Exploring the World’s Most Amazing Ice Caves

New Zealand Ice CavePhoto: anoldent

Mysterious and mystifying, these structures are as old as water itself; millennia of gushing streams into caves with temperatures that plunge well below freezing, allow for the creation of these cavernous icy grottos.

During the winter months, ice-cold air currents blast through the caves freezing any snow and water that melted or trickled inside and thus maintaining, recreating and furthering their size and structure. Those that are most inspiring are known as glacier caves, as they are formed within pre-existing ice banks rather than in natural structures.

Ice cave / Cueva de hieloPhoto: Aztlek

The caves are often hard to find, for, from the outside, they look like mere mounds of ice set in unusual, often unreachable, mountainous sites.
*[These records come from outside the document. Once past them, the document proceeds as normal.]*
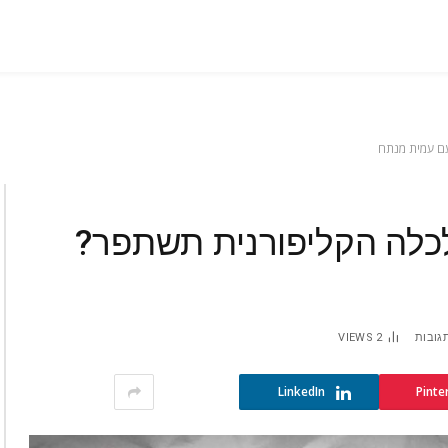
: האם הכלכלה הקליפורנית תשתפר?
תגובות
2
VIEWS
LinkedIn
Pinte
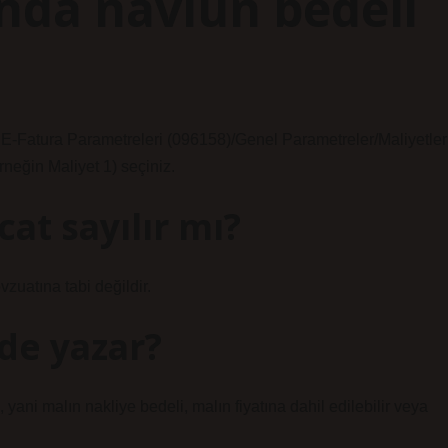
ında navlun bedeli
ğı E-Fatura Parametreleri (096158)/Genel Parametreler/Maliyetler
rneğin Maliyet 1) seçiniz.
cat sayılır mı?
evzuatına tabi değildir.
de yazar?
, yani malın nakliye bedeli, malın fiyatına dahil edilebilir veya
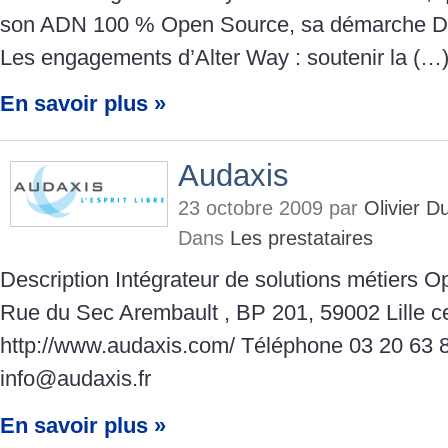
son ADN 100 % Open Source, sa démarche Dev
Les engagements d’Alter Way : soutenir la (…
En savoir plus »
Audaxis
23 octobre 2009 par
Olivier 
Dans
Les prestataires
Description Intégrateur de solutions métiers 
Rue du Sec Arembault , BP 201, 59002 Lille 
http://www.audaxis.com/ Téléphone 03 20 63 
info@audaxis.fr
En savoir plus »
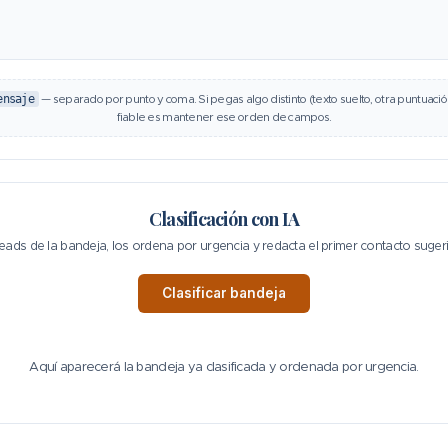
ensaje
— separado por punto y coma. Si pegas algo distinto (texto suelto, otra puntuación
fiable es mantener ese orden de campos.
Clasificación con IA
leads de la bandeja, los ordena por urgencia y redacta el primer contacto suge
Clasificar bandeja
Aquí aparecerá la bandeja ya clasificada y ordenada por urgencia.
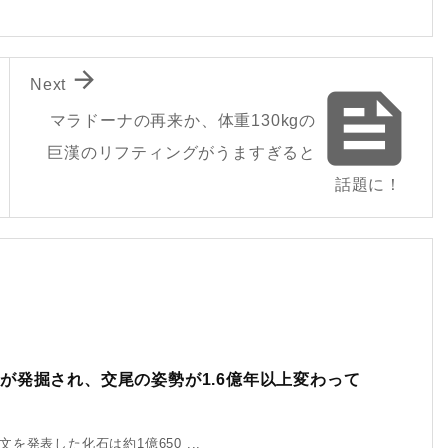

Next

マラドーナの再来か、体重130kgの
巨漢のリフティングがうますぎると
話題に！
が発掘され、交尾の姿勢が1.6億年以上変わって
発表した化石は約1億650 ...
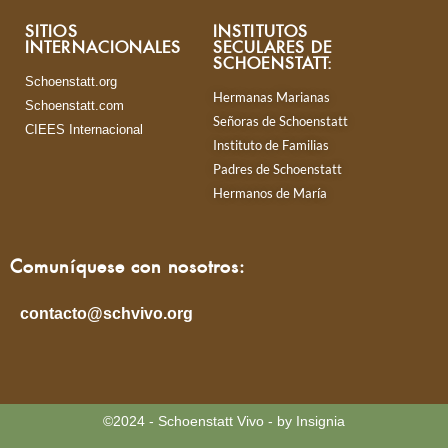
SITIOS
INSTITUTOS
INTERNACIONALES
SECULARES DE
SCHOENSTATT:
Schoenstatt.org
Hermanas Marianas
Schoenstatt.com
Señoras de Schoenstatt
CIEES Internacional
Instituto de Familias
Padres de Schoenstatt
Hermanos de María
Comuníquese con nosotros:
contacto@schvivo.org
©2024 - Schoenstatt Vivo - by Insignia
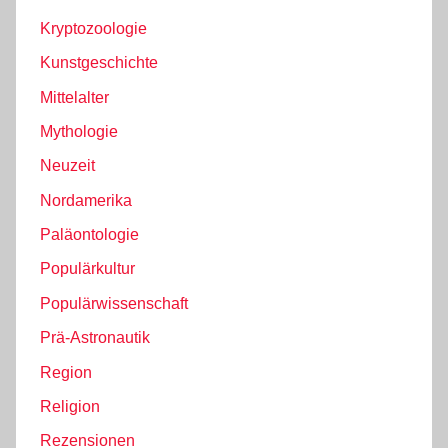
Kryptozoologie
Kunstgeschichte
Mittelalter
Mythologie
Neuzeit
Nordamerika
Paläontologie
Populärkultur
Populärwissenschaft
Prä-Astronautik
Region
Religion
Rezensionen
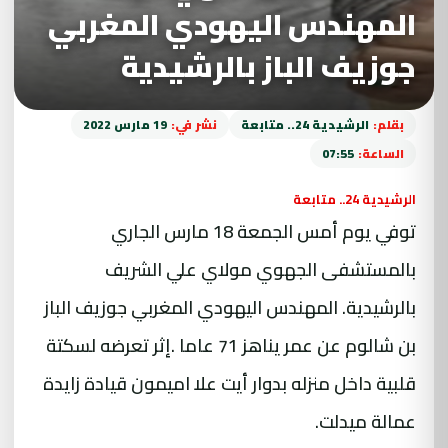
المهندس اليهودي المغربي
جوزيف الباز بالرشيدية
بقلم:
الرشيدية 24.. متابعة
نشر في:
19 مارس 2022
الساعة:
07:55
الرشيدية 24.. متابعة
توفي يوم أمس الجمعة 18 مارس الجاري
بالمستشفى الجهوي مولاي علي الشريف
بالرشيدية
. المهندس اليهودي المغربي جوزيف الباز
بن شالوم عن عمر يناهز 71 عاما .إثر تعرضه لسكتة
قلبية داخل منزله بدوار أيت علا اميمون قيادة زايدة
عمالة ميدلت.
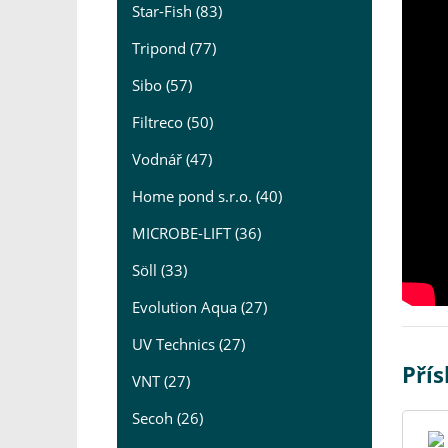
Star-Fish (83)
Tripond (77)
Sibo (57)
Filtreco (50)
Vodnář (47)
Home pond s.r.o. (40)
MICROBE-LIFT (36)
Söll (33)
Evolution Aqua (27)
UV Technics (27)
Přís
VNT (27)
Secoh (26)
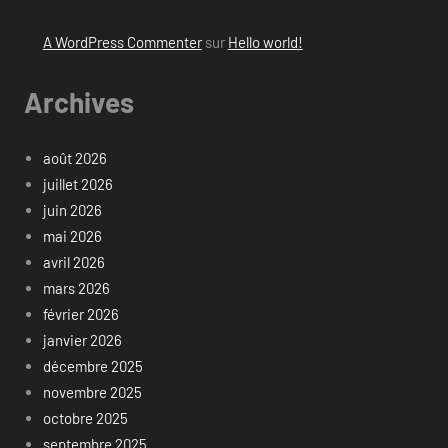
A WordPress Commenter
sur
Hello world!
Archives
août 2026
juillet 2026
juin 2026
mai 2026
avril 2026
mars 2026
février 2026
janvier 2026
décembre 2025
novembre 2025
octobre 2025
septembre 2025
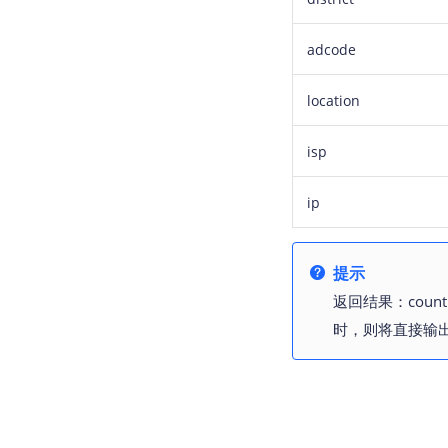
adcode
location
isp
ip
提示
返回结果：cou
时，则将直接输出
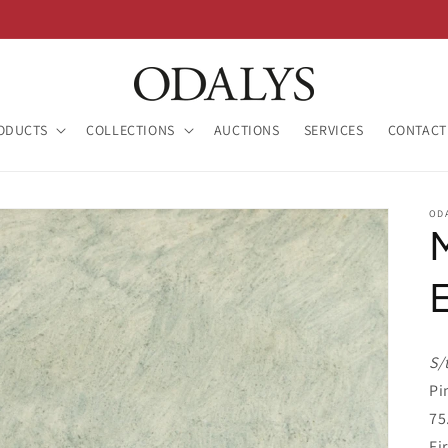
ODUCTS
COLLECTIONS
AUCTIONS
SERVICES
CONTACT
OD
S/
Pi
75
Fi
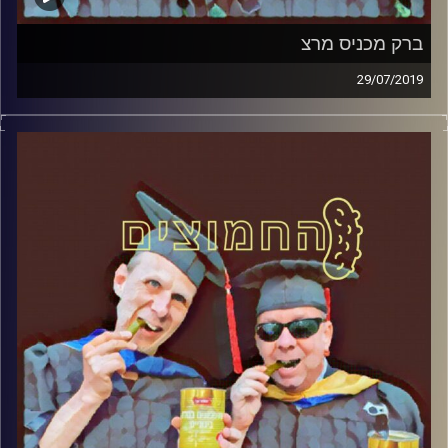
ברק מכניס מרצ
29/07/2019
פרופסור בועז בן-דוד ופרופסור גלעד הירשברגר
במבט פסיכולוגי על בחירות 2019
.
והפעם: ברק מכניס מרצ
קרדיט תמונות:
AudioVersity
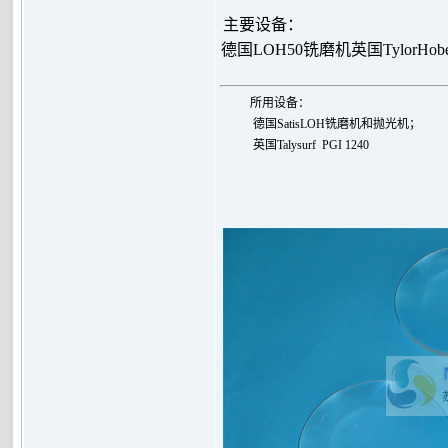
主要设备：
德国LOH50铣磨机
英国TylorHo
所用设备：
德国SatisLOH铣磨机和抛光机；
英国
Talysurf PGI 1240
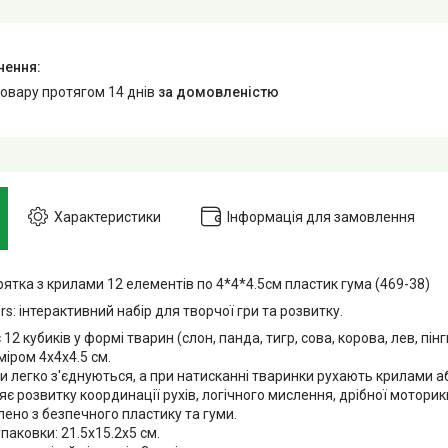
товару протягом 14 днів
за домовленістю
Характеристики
Інформація для замовлення
рятка з крилами 12 елементів по 4*4*4.5см пластик гума (469-38)
rs: інтерактивний набір для творчої гри та розвитку.
12 кубиків у формі тварин (слон, панда, тигр, сова, корова, лев, пінгв
іром 4х4х4.5 см.
 легко з'єднуються, а при натисканні тваринки рухають крилами а
яє розвитку координації рухів, логічного мислення, дрібної моторик
ено з безпечного пластику та гуми.
паковки: 21.5х15.2х5 см.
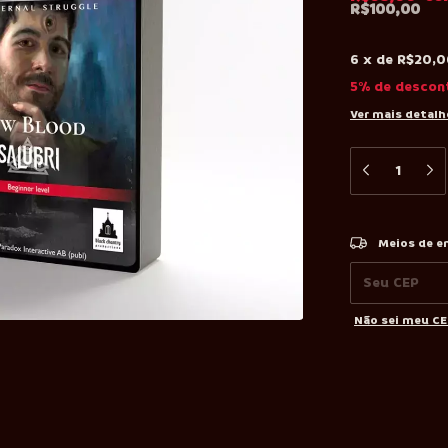
R$100,00
6
x
de
R$20,0
5% de descon
Ver mais detalh
Entregas para o
Meios de e
Não sei meu C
In reality, these imposing underground tunnels can be found throughout the world and many a brave heart has attempted to enter their mysterious and uncharted depths.

This said, the inexperienced should not be defied by their seemingly sturdy appearance and luminous hue, in truth of fact they are dangerous and deceiving tricksters, for they are often dark, slippery and prone to collapse under the slightest, unexpected pressure. For many years they were feared and demonized and as a result feature in many folk tales.

The ‘World of Ice Giants’, the largest cave known to man (of which only 1km out of 40 has been explored) is not in the much-expected Arctic (though they do exist there too), but rather, is found in the Hochkogel Mountain of Austria; it is an eerie maze of ice tunnels and for a long time after its discovery in the 1800s, was believed to be the entrance to hell.

ice cavePhoto: derekGavey

Over 40 mysterious ice glaciers, many of which are becoming tourist attractions can be found in Slovakia, whilst the Czech Slovakian and Polish Carpathian Mountains accommodate remnants of a long lost ice age and lively bat populations.

The Americas are also home to some eye-boggling frozen wonders; in California, the Crystal Ice Caves are spectacular in their complex and fragile icicle beauty, while others are found amidst lava beds; reminding us of the world’s epic environmental development.

Montana’s mountainous region provide huge icy landscapes and the Canadian Rockies are home to Serendipity, an ice cave containing ancient, bottomless and wonderful ice ponds and the Fish Ice Caves; massive concavities acting as instruments for gusts of wind. New Mexico has some impressive, and now mush visited, ice grottos, as does the Parque Nacional Los Glaciares in Patagonia.

These, often prehistoric, formations are dotted all over the mountainous regions of the world; Ice Cave Delta in Antarctica, Jostedalsbreen in Norway and The Blue Ice Caves in the Fox Glacier of New Zealand. There are even some spectacular Nepali glaciated gems. Are they truly homes to giants? Are they perhaps inhabited by magical creatures or hidden entrances to the depths of the Earth?